A divided United Nations Security Council has condemned North Korea’s recent launch of an intercontinental ballistic missile but stopped short of issuing a formal statement due to opposition from China and Russia, diplomats said.
The United States, Britain, France and India were among 14 nations to “strongly condemn” Friday’s launch. The missile landed about 200km (125 miles) from Japan’s coast and was reported to have the range to reach the US mainland.
“This represents a serious escalation and poses an unequivocal threat to international peace and security,” the countries said in a joint statement on Monday after a Security Council meeting.
They urged the council to limit the advancement of North Korea’s weapons programmes.
North Korea has carried out an unprecedented number of ballistic missile launches this year, drawing condemnation and concern in neighbouring countries as well as in Washington.
But Pyongyang has long defended its launch of ballistic missiles as a legitimate defence against what it calls a decades-old threat from the US and its allies in South Korea. Friday’s launch was carried out shortly after the country warned of “fiercer military responses” to Washington.
“Kim Jong Un solemnly declared that if the enemies continue to pose threats, … our party and government will resolutely react to nukes with nuclear weapons and to total confrontation with all-out confrontation,” Pyongyang’s official Korean Central News Agency reported.
North Korea’s foreign minister on Monday accused UN Secretary General Antonio Guterres of siding with Washington and failing to maintain impartiality and objectivity. Choe Son Hui said it is Pyongyang’s right to develop weapons for self-defence.
For months, the US has been pushing the Security Council to impose tougher sanctions on North Korea as it carried out a barrage of missile tests.

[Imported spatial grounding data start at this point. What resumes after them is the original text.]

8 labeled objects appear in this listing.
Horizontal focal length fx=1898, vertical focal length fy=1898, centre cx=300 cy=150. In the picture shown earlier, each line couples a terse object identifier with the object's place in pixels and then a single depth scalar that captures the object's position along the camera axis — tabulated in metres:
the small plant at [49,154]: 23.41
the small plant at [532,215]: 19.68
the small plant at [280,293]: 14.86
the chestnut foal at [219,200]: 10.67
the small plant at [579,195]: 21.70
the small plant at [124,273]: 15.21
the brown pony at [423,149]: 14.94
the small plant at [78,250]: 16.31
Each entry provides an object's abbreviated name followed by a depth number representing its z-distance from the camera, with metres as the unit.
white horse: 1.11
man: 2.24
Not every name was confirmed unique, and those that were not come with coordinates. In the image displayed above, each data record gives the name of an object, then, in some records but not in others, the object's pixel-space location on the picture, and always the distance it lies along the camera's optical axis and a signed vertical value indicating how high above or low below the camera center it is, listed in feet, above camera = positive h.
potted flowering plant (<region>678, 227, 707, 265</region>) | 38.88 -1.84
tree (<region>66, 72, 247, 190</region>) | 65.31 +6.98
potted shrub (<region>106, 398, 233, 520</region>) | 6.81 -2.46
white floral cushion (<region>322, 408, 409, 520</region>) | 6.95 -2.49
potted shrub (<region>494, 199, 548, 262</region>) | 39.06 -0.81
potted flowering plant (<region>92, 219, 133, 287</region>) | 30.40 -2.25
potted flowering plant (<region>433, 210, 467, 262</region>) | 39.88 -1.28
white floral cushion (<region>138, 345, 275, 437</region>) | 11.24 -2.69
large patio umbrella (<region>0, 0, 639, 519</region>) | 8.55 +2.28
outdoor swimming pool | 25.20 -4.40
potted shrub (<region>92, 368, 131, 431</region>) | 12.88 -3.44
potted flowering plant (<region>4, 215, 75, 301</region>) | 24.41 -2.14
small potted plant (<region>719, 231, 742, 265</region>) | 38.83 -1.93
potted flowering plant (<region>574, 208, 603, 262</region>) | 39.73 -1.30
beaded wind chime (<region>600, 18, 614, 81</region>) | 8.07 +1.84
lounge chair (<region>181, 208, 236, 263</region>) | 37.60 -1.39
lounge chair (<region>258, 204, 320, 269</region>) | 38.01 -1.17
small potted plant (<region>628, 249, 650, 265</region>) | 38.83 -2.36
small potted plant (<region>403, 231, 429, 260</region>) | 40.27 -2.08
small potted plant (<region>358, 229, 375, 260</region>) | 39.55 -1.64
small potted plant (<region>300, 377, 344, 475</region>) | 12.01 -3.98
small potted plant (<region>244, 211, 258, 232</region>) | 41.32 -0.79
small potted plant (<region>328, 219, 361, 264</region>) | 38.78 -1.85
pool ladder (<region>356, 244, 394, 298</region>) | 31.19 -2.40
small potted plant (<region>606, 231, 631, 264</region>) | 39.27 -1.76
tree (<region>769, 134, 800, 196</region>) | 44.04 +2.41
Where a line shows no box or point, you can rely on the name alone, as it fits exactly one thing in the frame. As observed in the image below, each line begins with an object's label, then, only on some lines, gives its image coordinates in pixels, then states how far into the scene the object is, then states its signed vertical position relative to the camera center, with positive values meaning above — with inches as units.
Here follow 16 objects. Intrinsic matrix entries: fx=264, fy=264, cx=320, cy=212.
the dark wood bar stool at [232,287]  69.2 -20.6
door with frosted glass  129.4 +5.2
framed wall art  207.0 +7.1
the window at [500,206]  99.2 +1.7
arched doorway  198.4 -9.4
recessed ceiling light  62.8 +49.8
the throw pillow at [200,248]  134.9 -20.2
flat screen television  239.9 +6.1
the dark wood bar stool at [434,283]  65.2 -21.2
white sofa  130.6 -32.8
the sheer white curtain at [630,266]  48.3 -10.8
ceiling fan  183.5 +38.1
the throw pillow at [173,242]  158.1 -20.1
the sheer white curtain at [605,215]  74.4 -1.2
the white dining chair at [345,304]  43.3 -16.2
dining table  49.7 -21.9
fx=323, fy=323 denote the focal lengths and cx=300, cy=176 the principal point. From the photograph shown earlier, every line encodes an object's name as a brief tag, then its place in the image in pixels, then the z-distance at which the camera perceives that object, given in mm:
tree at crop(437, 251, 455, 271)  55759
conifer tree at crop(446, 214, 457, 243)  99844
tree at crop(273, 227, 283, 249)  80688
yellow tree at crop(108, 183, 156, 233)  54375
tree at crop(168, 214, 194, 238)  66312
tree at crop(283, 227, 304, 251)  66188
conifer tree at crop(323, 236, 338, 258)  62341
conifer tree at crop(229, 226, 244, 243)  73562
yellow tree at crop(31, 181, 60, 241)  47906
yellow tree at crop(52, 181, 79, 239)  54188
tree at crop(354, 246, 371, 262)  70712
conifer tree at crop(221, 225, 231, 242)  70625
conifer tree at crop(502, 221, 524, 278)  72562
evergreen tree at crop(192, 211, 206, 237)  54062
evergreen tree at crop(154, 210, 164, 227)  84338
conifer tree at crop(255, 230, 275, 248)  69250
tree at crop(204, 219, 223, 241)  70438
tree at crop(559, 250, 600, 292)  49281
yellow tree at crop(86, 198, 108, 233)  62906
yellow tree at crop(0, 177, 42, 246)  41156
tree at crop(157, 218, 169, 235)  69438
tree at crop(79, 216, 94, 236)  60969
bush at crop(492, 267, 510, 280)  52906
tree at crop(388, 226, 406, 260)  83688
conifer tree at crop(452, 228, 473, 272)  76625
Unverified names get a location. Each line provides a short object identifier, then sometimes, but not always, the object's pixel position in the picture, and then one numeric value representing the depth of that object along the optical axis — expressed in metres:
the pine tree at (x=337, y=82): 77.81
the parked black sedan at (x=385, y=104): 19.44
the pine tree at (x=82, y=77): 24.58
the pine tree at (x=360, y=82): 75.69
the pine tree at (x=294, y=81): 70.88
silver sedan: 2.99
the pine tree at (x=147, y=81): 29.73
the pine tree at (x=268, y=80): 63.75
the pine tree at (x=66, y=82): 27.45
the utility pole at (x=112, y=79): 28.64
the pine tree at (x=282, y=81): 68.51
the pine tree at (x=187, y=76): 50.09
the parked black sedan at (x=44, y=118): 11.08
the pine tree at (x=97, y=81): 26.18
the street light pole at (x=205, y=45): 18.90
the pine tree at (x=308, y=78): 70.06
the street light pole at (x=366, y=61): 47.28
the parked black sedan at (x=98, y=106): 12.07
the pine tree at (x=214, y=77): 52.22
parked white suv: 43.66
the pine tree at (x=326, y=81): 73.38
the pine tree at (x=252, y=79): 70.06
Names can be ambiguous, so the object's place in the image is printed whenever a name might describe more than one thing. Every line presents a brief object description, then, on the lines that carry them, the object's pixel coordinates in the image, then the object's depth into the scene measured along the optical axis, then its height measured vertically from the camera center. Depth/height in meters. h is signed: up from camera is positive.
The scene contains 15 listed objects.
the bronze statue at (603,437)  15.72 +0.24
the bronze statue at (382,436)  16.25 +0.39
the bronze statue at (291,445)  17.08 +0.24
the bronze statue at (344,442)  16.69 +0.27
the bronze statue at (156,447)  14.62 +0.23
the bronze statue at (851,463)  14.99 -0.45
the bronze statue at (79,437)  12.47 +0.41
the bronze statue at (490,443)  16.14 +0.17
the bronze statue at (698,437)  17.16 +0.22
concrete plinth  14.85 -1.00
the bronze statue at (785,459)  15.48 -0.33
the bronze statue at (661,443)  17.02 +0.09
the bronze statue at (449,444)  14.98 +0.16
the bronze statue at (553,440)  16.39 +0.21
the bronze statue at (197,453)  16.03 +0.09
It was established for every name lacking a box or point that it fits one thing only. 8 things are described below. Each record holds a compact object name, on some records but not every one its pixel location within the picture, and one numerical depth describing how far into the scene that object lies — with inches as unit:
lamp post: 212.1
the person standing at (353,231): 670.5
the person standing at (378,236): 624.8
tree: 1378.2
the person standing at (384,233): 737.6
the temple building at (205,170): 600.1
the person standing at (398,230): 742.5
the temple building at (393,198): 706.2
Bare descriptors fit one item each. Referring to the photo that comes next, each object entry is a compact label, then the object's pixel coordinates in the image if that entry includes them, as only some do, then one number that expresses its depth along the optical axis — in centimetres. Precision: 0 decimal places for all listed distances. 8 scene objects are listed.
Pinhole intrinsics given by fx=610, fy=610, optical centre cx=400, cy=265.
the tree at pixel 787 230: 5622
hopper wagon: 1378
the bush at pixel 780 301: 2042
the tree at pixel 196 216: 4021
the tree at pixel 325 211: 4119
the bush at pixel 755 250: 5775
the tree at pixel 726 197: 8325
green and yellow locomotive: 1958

The council has passed nearly a dozen resolutions imposing sanctions on North Korea over its nuclear and missile activity since 2006.
A senior US official said this month that Washington believes China and Russia have leverage to persuade North Korea not to resume nuclear testing, and US President Joe Biden told his Chinese counterpart last week that Beijing has an obligation to try.
On Monday, China’s UN ambassador, Zhang Jun, said Beijing was “concerned” by the “upward spiral of rising tension and intensifying confrontation” on the Korean Peninsula but said the Security Council should help ease tensions and not always condemn or pressure Pyongyang.
He said the US should take the initiative and put forward realistic proposals to respond to North Korea’s “legitimate concerns”.
“All parties should remain calm, exercise restraint, act and speak with caution, and avoid any actions that may escalate tensions and lead to miscalculation so as to prevent the situation from falling into a vicious cycle,” Zhang said.
Russia’s deputy UN ambassador, Anna Evstigneeva, accused the US of trying to force North Korea into unilateral disarmament though sanctions and force, and blamed the missile tests on military drills by Washington and its allies.
For her part, the US ambassador to the UN, Linda Thomas-Greenfield, said it was vital that the 15-member Security Council respond with one voice, accusing Beijing and Moscow of “emboldening” Pyongyang by blocking action.
“These two members’ blatant obstructionism puts the Northeast Asian region and entire world at risk,” she said.
Thomas-Greenfield also said the US planned to propose a presidential statement at the Security Council to hold North Korea “accountable for its dangerous rhetoric and its destabilising actions”.
A spokesperson for the US mission to the UN said a draft president’s statement would be shared with the Security Council soon and negotiations would follow.